→ **DATASET ENTRIES**
################

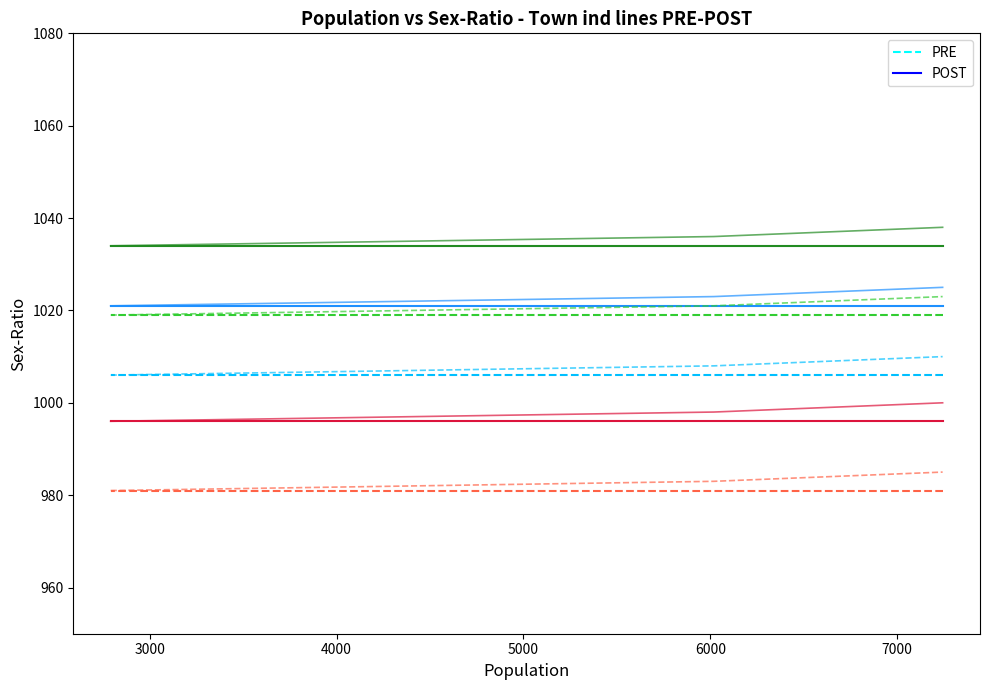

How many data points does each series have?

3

################

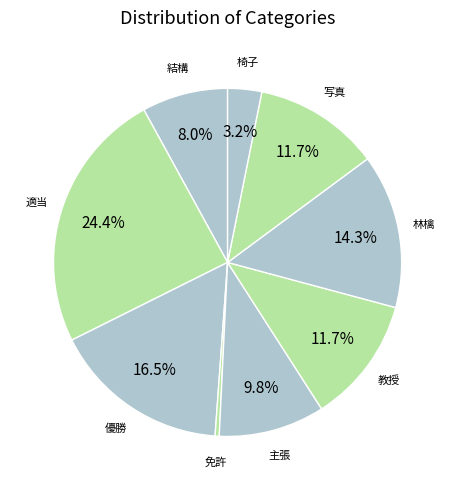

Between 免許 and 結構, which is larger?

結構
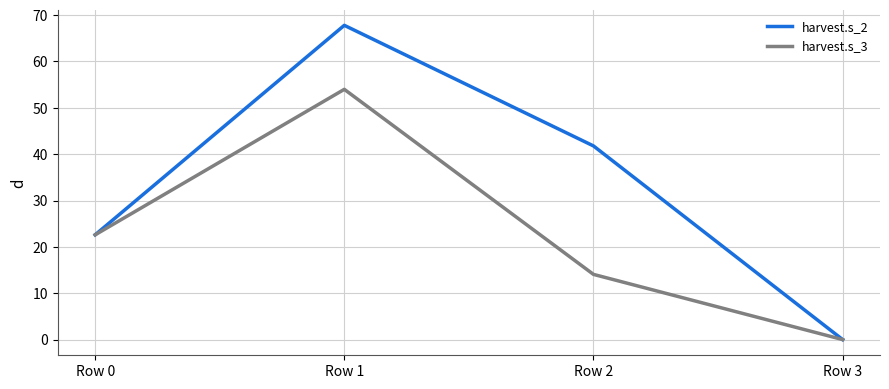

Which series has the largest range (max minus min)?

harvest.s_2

################

→ **WHAT IS NEEDED**
Please copy the records word for word, beginning at the line containing "Between 免許 and 結構, which is larger?" and ending after the line containing "harvest.s_2". Leave the pictures out.

→ **TASK OUTPUT**
Between 免許 and 結構, which is larger?

結構

Which series has the largest range (max minus min)?

harvest.s_2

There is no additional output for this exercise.